ACE

Type: agent-memory-system-review · Status: current · Tags: related-systems, trace-derived

ACE (Agentic Context Engineering) is a Python framework that teaches a language model by evolving a sectioned text "playbook" rather than by fine-tuning. A generator answers tasks using the current playbook, a reflector diagnoses the attempt and tags the bullets it consumed, and a curator proposes operations that grow the playbook. Built by the ace-agent group and released with the arXiv paper 2510.04618; the repo runs offline training, online adaptation, and eval-only modes over AppWorld, FiNER, and XBRL Formula benchmarks.

Repository: https://github.com/ace-agent/ace

Core Ideas

The learned substrate is a sectioned text playbook of ID-tagged bullets. An empty playbook (ace/ace.py) seeds fixed sections — STRATEGIES & INSIGHTS, FORMULAS & CALCULATIONS, CODE SNIPPETS & TEMPLATES, COMMON MISTAKES TO AVOID, PROBLEM-SOLVING HEURISTICS, CONTEXT CLUES & INDICATORS, OTHERS. Each bullet is one line: [slug-00001] helpful=4 harmful=0 :: content. Bullet IDs are stable across the run, letting the reflector reference exactly which bullets were used and letting the curator reason about existing inventory.

Three roles are wired as separate LLM calls with distinct prompts. ace/core/generator.py embeds the playbook and any prior reflection into the prompt, generates an answer, and regex-extracts the bullet IDs the model claimed to use (\[([a-z]{3,}-\d{5})\]). ace/core/reflector.py receives question, reasoning trace, prediction, environment feedback, and the subset of bullets actually referenced, then emits diagnosis fields plus bullet_tags: [{id, tag}] with tag in {helpful, harmful, neutral}. ace/core/curator.py receives the reflection plus playbook stats and emits operations in JSON. This is a real separation: three prompt files, three LLM calls, and the reflector is run on both correct and incorrect attempts.

Counters move one layer; bullet writes move another. playbook_utils.update_bullet_counts applies the reflector's tags by incrementing helpful or harmful on existing lines in place — this is deterministic code, no LLM. apply_curator_operations handles the curator's structured operations. The two paths never collide, which is what makes counter updates cheap and safe while still letting the curator add genuinely new content.

The curator prompt now advertises only ADD. Both CURATOR_PROMPT and CURATOR_PROMPT_NO_GT in ace/prompts/curator.py list a single available operation — ADD with section and content — and the example output emits only an ADD. The operation validator in ace/core/curator.py still tolerates UPDATE, MERGE, DELETE, and CREATE_META as legal types (with a "may not be fully supported" warning), but the code in apply_curator_operations has TODO-commented branches only for those; ADD is the sole implemented mutation.
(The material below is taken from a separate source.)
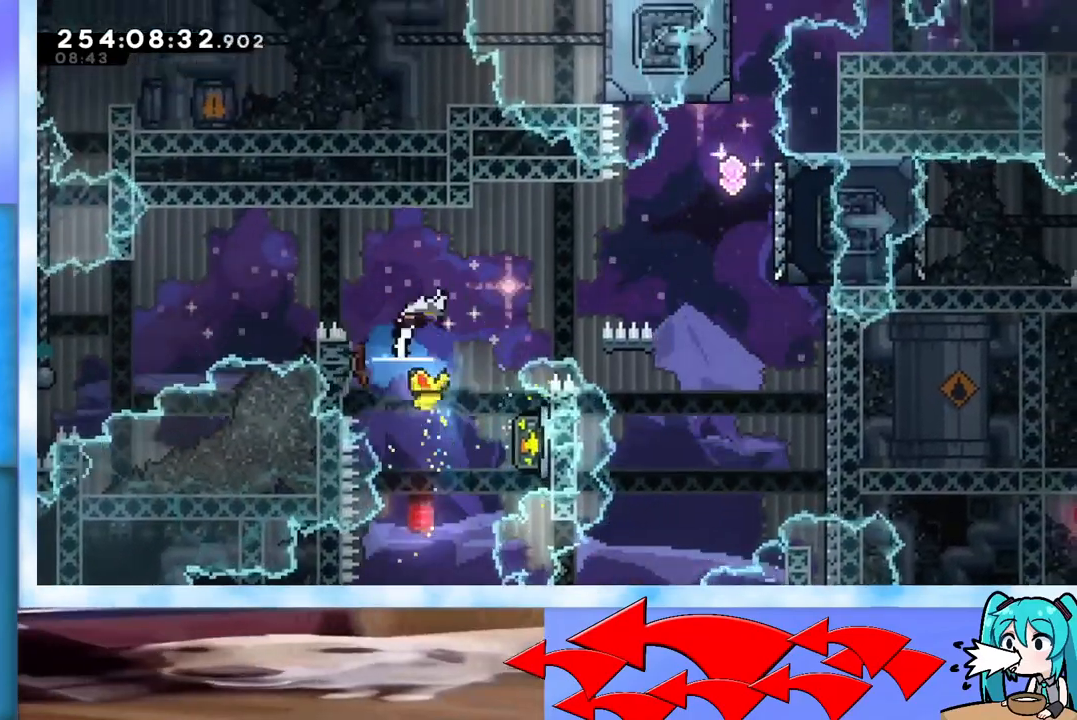
{"keys": ["right"], "events": []}
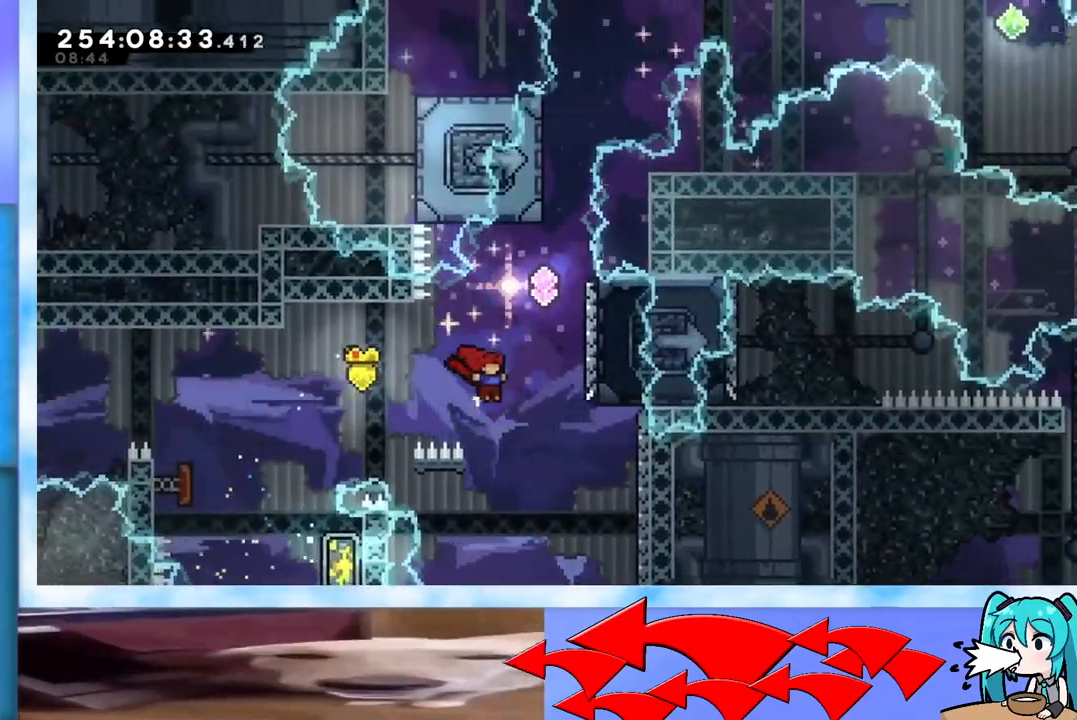
{"keys": ["up"], "events": [[51, "up", "down"], [101, "dash", "down"], [284, "dash", "up"], [334, "right", "up"]]}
So the in-code behavior is append-plus-tag, with any UPDATE/DELETE the model proposes silently dropped.

Grow-and-refine is a two-stage loop, with semantic merge gated off by default. At curator_frequency steps, the orchestrator calls the curator to propose ADDs, then optionally calls BulletpointAnalyzer.analyze when use_bulletpoint_analyzer=True (default False). The analyzer embeds bullets with all-mpnet-base-v2, finds groups whose cosine similarity exceeds a threshold (default 0.90), and either deduplicates or calls the LLM with a merge prompt that fuses counts and content. Merge preserves the first bullet's ID and sums the counters. Without that flag the playbook monotonically accretes ADDs, subject only to the generator's token budget.

Offline and online modes share the single-sample learning loop. _train_single_sample handles one item: generate, check correctness, iterate up to max_num_rounds reflection-regenerate cycles if wrong (tagging bullets each round), run the reflector once more on correct attempts for positive tagging, run the curator every curator_frequency steps, then regenerate post-curator for logging. Offline mode wraps this in epochs with validation gating on a best-playbook. Online mode drives the same sample loop while also testing on the data it is adapting to. The learning pipeline is the same; only the orchestration around it differs.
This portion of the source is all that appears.